Posts Tagged ‘San Jose real estate’

It Sold! No it didn’t!

As I was walking through the neighborhood, I saw a client who had written a contract a few days ago.  He had hoped to purchase a particular REO property, as he wanted to help some friends by renting the house to them.  This was a multiple offer situation, and he wrote his cash offer above the listed price. 

Photo courtesy of Stockvault.net

I called to him and said, “I haven’t heard anything yet.”  He called back to me, “It sold!”  When I caught up to him, I asked what he meant, as it didn’t seem possible that it could have sold already.  “Oh yes,” he said, “I read it in the newspaper.”  I must have looked incredulous, as he asked me if I wanted to see the paper.  “Yes,” I said, “please show it to me.”  When he showed me the clipping, I saw that some recent sales were listed, and among them was the address of the home on which he had written the offer.  “It sold for more than I bid,” he said, looking at me with disappointment. 

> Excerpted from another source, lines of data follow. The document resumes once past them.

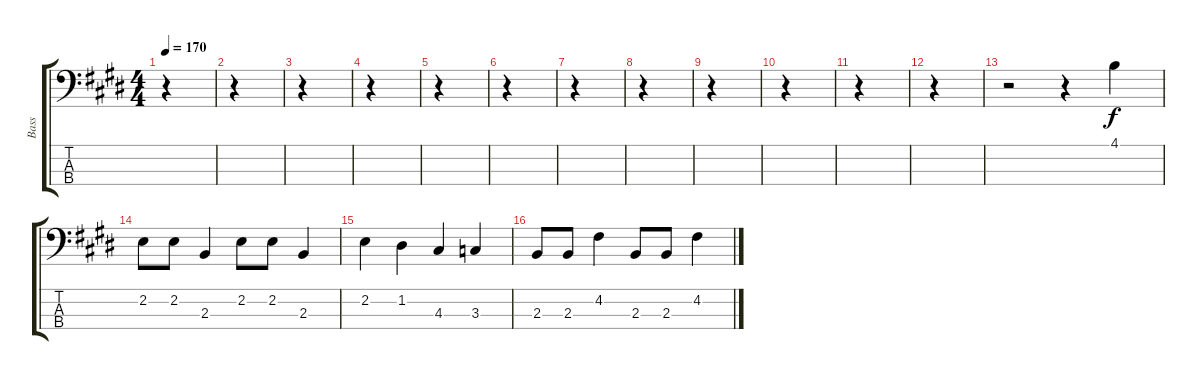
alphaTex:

\track ("Bass" "Bass") {instrument electricbassfinger}
\staff {score tabs}
\tuning (G2 D2 A1 E1) {hide}
\ts (4 4)
\tempo 170
\clef f4
\ks e
r.4{dy f instrument electricbassfinger} |
r.4 |
r.4 |
r.4 |
r.4 |
r.4 |
r.4 |
r.4 |
r.4 |
r.4 |
r.4 |
r.4 |
r.2 r.4 4.1.4 |
2.2.8 2.2.8 2.3.4 2.2.8 2.2.8 2.3.4 |
2.2.4 1.2.4 4.3.4 3.3.4 |
2.3.8 2.3.8 4.2.4 2.3.8 2.3.8 4.2.4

Upon closer examination of the details in the newspaper I noticed that the sale date was January 10, 2010.  We had dated his offer February 9th, and so far had not heard back from the listing agent.  The list of sold homes was prefaced with the explanation that these sales were purchased through foreclosure by lenders.  When I pointed out to him that the sale reported in the paper took place in January, he looked puzzled.  You may be too.  This is what happened:

The prior owners lost their home to foreclosure.  The home was purchased in January by the loss mitigation department of the lender holding the note.  The lender paid $237,000 which was reported in the newspaper.  The lender then engaged a Realtor to sell the home, and as this home needs work, it was listed at $180,000, less than the lender paid for it.  Because this San Jose home was listed so low, multiple bids came in on the property, many of them above the listed price. 

We must wait to see what the sale price will be on this house.  That is not disclosed until escrow closes and the property has been recorded in the new owner’s name.  Will it be what the lender paid?  Or less?  Or more?  It could be any of these, but in this case, in this area, it’s likely to sell for a higher price.  In this troubled time in our nation, lenders would be happy to recoup what they paid, but they may not.  Lending institutions are in the business of lending money, not owning real estate, and their interest is in getting the REO property off their books.

Property Inspections: How Important Are They…And Who Pays for Them?

As home prices inch their way back, I’m seeing more “regular” listings in our inventory, not just foreclosed homes and short sales.  That’s encouraging news for both sellers and buyers.  Sellers who have been holding out are putting their homes on the market now, and these regular sales are quite appealing to many buyers.  “Why is that, Lexie?” you may ask.  Much of our inventory of homes for sale in the past year has been distressed properties.  When a home is owned by a lender, they are not willing to provide inspection reports—and they want As-Is sales.  That means they are not willing to make any repairs to the home.  What you see is what you get. 

 In contrast, traditionally sold homes generally are, overall, in better condition.  Because sellers don’t want surprises that could affect their bottom line, many are willing to pay up-front for inspection reports.  Having inspections done prior to putting a home on the market makes good sense.  Buyers can go over the provided reports with their agent before they write a contract.  Buyers don’t want surprises either.  They benefit by having a better idea of what they’re bidding on and, once they have the contract, they won’t need to have the provided inspections repeated.  Having inspection reports available benefits the seller also because it not only gives them an opportunity to correct some of the items mentioned on the reports, but it also decreases the chance of the buyer backing out after winning the contract. 

 Sometimes a seller is not willing to pay to have inspection reports done.  In this case once the buyer has won the contract, he has a certain number of days to have inspections done and to review the resulting reports.  In this case of course the buyer pays for them.  “What inspections should I have done on the house I’m buying?”  That depends on the house.  Does it have a fireplace?  Does it have a pool?  Did the seller provide any inspection reports?  Each house is different.  Your agent can assist you in determining which inspections should be done, in ordering those inspections, and being at the house when inspections take place.  Are termites brunching on beams or enjoying sub-floor for supper?  Does the home have clogged arteries with corroded pipes?  Regardless of who pays for the inspections, both parties will have a clearer idea of the condition of the home being sold, resulting in greater peace of mind for all parties involved in the transaction.